= The Search for King Solomon's Mines =

The Search for King Solomon's Mines is a documentary film based on the trail followed in Tahir Shah's 2002 book In Search of King Solomon's Mines. After the initial journeys through Ethiopia that resulted in Shah's book, he returned to the country with a film crew commissioned by National Geographic and Britain's Channel 4, to bring the search for the fabled mines to television. As a travel writer, having a film crew accompany him for the first time was a new experience for Shah. His work in researching books usually involves low-key methods of gaining information and making contacts.

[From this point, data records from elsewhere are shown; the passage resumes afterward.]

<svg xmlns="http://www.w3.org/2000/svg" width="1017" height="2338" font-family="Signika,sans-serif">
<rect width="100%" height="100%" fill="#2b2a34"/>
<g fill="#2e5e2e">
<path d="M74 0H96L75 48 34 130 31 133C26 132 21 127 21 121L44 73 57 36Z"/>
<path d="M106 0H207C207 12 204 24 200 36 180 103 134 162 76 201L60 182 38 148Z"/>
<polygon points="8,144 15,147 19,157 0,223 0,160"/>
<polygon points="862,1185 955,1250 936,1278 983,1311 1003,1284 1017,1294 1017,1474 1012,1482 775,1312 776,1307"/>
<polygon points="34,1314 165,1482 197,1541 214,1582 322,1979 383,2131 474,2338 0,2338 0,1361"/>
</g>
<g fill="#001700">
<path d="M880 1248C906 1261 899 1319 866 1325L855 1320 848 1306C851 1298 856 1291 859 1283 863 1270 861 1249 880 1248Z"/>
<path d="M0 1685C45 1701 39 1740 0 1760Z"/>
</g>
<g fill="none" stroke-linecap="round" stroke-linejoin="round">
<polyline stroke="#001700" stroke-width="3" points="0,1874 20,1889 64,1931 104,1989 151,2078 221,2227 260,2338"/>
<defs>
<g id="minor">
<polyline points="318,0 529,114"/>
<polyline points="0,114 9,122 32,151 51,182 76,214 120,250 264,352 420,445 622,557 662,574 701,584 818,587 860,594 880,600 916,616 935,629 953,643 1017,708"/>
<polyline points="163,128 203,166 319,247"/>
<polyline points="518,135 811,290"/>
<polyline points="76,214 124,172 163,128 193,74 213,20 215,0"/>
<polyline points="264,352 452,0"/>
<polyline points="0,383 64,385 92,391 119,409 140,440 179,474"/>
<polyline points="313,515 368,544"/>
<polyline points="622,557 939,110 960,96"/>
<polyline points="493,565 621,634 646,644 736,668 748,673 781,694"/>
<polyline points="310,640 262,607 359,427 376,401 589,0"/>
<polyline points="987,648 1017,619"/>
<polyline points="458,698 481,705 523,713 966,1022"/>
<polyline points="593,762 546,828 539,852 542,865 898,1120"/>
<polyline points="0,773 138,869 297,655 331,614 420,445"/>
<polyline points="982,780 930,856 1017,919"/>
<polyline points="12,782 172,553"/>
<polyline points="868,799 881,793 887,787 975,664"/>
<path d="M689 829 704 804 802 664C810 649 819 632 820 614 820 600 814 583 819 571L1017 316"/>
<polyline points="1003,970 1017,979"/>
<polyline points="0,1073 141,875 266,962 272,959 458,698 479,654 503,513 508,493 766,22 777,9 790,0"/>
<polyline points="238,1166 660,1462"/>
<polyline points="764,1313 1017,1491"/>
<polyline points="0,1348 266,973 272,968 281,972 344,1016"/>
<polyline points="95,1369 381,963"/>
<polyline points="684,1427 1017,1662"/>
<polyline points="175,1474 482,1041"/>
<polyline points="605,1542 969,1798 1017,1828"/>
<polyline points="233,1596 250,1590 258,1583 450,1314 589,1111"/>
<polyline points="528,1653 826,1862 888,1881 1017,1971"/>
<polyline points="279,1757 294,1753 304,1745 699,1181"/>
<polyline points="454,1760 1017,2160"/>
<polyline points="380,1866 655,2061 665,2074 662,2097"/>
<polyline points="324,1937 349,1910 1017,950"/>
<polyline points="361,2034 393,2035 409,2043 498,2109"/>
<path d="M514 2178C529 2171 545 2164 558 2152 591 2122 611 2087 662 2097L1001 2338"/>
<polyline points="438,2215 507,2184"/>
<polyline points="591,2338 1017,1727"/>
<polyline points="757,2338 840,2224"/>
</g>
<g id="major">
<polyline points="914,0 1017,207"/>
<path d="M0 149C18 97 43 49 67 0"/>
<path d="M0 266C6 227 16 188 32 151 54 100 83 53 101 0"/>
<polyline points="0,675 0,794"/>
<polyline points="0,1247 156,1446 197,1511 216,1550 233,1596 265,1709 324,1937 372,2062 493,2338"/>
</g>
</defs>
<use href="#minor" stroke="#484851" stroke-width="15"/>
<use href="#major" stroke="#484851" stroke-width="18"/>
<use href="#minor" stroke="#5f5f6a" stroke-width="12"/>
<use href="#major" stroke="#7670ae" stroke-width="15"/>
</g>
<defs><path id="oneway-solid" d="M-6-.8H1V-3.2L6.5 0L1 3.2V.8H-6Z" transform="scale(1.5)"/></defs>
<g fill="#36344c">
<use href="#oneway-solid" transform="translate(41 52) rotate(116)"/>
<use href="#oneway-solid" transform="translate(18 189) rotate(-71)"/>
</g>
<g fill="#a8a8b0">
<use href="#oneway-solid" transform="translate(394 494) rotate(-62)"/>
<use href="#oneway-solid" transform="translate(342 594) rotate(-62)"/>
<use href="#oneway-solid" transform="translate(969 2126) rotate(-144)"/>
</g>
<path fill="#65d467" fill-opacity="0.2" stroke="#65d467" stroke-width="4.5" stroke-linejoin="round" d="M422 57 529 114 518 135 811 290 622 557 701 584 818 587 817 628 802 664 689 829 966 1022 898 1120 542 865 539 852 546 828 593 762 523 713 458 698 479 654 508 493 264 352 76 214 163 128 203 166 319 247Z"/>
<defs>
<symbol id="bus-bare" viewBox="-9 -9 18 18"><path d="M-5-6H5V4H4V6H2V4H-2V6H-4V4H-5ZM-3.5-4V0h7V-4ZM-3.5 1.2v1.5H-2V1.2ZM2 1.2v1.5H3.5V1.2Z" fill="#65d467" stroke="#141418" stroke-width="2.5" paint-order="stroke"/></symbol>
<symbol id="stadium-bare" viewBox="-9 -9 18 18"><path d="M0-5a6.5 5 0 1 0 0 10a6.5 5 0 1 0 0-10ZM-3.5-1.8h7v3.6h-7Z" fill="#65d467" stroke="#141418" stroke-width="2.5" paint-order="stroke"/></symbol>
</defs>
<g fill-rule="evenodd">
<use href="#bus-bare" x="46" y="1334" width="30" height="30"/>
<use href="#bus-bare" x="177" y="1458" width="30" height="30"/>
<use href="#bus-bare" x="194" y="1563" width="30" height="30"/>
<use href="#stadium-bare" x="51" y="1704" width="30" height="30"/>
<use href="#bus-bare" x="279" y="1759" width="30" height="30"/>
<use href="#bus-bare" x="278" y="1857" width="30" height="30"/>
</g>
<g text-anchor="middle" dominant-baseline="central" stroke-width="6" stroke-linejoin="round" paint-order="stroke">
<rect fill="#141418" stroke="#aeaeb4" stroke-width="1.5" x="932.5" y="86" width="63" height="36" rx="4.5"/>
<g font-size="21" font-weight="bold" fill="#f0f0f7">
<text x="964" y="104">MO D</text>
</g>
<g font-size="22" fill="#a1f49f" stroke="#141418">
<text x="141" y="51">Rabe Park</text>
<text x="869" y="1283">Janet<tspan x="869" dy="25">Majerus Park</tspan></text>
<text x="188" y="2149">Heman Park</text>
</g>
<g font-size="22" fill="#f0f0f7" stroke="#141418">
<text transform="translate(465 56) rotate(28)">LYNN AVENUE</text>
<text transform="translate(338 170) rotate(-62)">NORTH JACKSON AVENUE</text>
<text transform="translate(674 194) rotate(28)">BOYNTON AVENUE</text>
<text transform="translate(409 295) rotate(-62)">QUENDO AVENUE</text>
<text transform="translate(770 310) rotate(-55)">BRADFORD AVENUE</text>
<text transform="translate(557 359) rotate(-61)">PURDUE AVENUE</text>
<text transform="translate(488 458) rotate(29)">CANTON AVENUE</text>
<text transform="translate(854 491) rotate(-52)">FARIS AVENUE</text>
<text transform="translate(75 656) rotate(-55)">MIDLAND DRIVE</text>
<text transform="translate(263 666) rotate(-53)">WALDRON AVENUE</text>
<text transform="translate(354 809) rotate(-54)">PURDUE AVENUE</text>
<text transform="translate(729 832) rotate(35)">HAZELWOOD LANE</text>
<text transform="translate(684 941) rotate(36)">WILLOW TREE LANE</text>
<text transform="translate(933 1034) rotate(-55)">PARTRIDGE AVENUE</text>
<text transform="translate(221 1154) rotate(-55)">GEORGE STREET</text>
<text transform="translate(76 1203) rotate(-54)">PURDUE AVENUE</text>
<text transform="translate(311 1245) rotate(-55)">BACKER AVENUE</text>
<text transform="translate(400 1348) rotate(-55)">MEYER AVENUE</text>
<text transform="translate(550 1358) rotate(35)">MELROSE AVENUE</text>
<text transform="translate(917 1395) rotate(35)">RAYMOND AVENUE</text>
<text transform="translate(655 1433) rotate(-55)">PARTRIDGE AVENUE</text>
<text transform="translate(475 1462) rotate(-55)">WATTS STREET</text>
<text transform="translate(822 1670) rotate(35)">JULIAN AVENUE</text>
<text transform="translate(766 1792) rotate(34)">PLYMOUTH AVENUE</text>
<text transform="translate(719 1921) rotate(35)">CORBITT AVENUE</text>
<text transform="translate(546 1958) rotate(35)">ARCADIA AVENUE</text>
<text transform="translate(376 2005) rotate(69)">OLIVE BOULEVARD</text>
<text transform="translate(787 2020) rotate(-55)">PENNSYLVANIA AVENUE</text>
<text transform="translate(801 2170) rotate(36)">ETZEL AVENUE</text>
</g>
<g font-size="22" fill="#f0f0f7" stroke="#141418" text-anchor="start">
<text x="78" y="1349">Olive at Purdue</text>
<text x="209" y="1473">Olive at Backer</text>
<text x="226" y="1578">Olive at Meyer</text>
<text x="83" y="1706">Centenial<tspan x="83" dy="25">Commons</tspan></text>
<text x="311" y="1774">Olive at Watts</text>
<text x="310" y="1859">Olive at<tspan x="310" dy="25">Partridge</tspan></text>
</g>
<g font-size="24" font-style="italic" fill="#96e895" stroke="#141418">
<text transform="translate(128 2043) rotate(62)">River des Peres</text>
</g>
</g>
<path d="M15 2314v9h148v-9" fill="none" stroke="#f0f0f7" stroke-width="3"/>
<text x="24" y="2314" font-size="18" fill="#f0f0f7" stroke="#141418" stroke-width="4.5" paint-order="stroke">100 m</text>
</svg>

For years, explorers have scoured the known world for the source of King Solomon's vast wealth. The Bible's king built a temple in Jerusalem that was said to be adorned with an abundance of gold. It was described as the most spectacular landmark of the ancient world. For Shah, the obvious place to begin the search was in Ethiopia. His journey took him to a remote cliff-face monastery, to the ruined castles of Gondar, and to the rock hewn churches at Lalibela. Farther south, Shah discovered a massive illegal gold mine, with thousands of men, women and children digging with their hands. The most difficult leg of the journey was to the "cursed mountain" of Mount Welel, where legend places an ancient mine shaft, once the entrance to Solomon's own mines.

The film (which was made by Double Exposure Limited, London) has both supporters and critics. On his personal website, Shah stated that "one point that is important to this and the other documentaries I have made, is that I fall over backwards to show it like it is -- or was. The journeys which form the books and films I end up producing are all too often hard as hell. Tempers fray. Abuses fly. Covering all that up is, I believe, a grand mistake... so for my part I asked that it was all left in. The result is a piece of film making on the edge."